- [AIM OF THE EXERCISE]: In the records below, find the line containing "List each element's"; copy exactly that line and all lines after it to the end, and nothing else.
*** Block opens ***
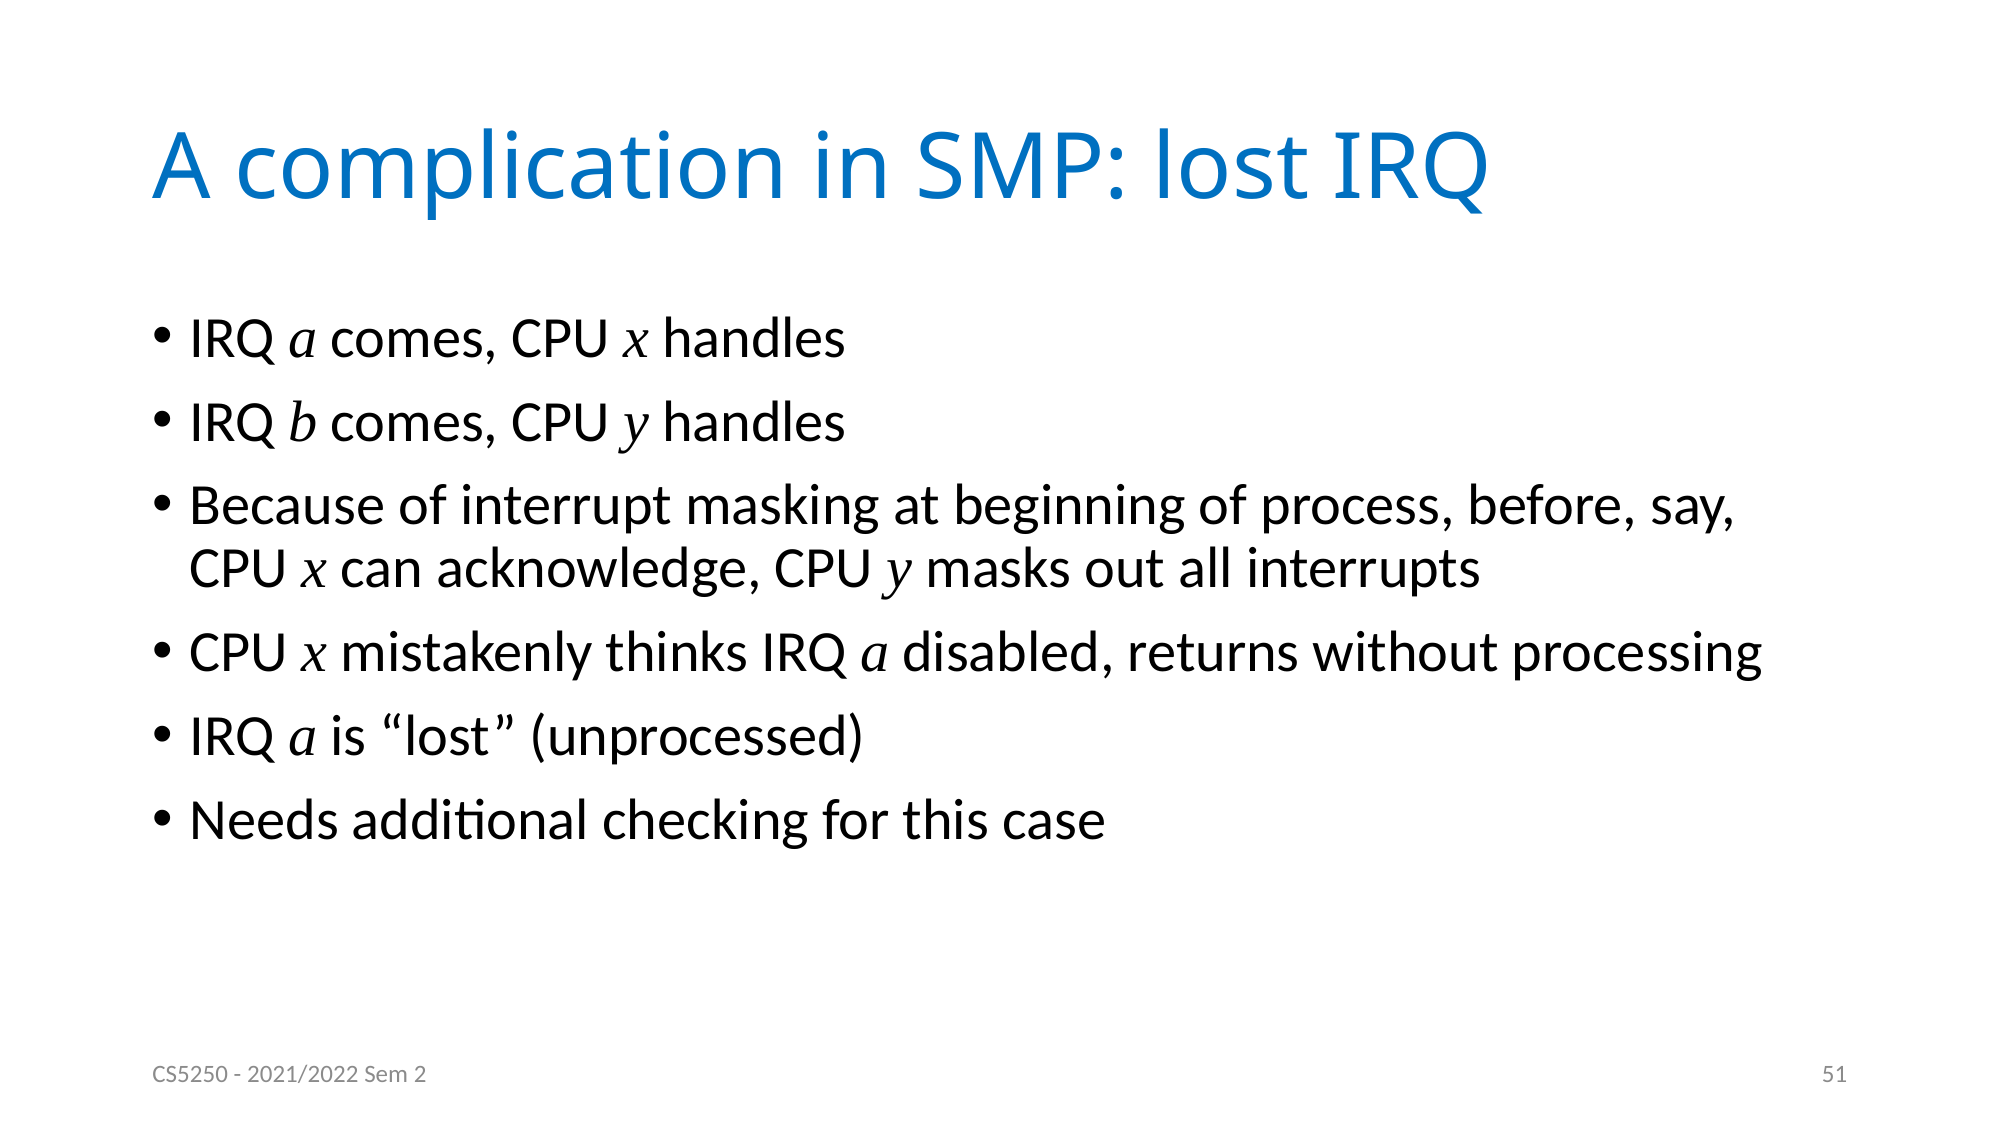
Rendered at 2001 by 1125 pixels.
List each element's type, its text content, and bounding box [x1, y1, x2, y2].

slide_number 51 [1412, 1042, 1863, 1103]
list IRQ a comes, CPU x handles IRQ b comes, CPU y handles Because of interrupt masking at beginning of process, before, say, CPU x can acknowledge, CPU y masks out all interrupts CPU x mistakenly thinks IRQ a disabled, returns without processing IRQ a is “lost” (unprocessed) Needs additional checking for this case [137, 299, 1863, 1014]
slide_number CS5250 - 2021/2022 Sem 2 [137, 1042, 588, 1103]
title A complication in SMP: lost IRQ [137, 59, 1863, 278]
*** Block closes ***
- [EXPECTED OUTPUT]:
List each element's type, its text content, and bounding box [x1, y1, x2, y2].

slide_number 51 [1412, 1042, 1863, 1103]
list IRQ a comes, CPU x handles IRQ b comes, CPU y handles Because of interrupt masking at beginning of process, before, say, CPU x can acknowledge, CPU y masks out all interrupts CPU x mistakenly thinks IRQ a disabled, returns without processing IRQ a is “lost” (unprocessed) Needs additional checking for this case [137, 299, 1863, 1014]
slide_number CS5250 - 2021/2022 Sem 2 [137, 1042, 588, 1103]
title A complication in SMP: lost IRQ [137, 59, 1863, 278]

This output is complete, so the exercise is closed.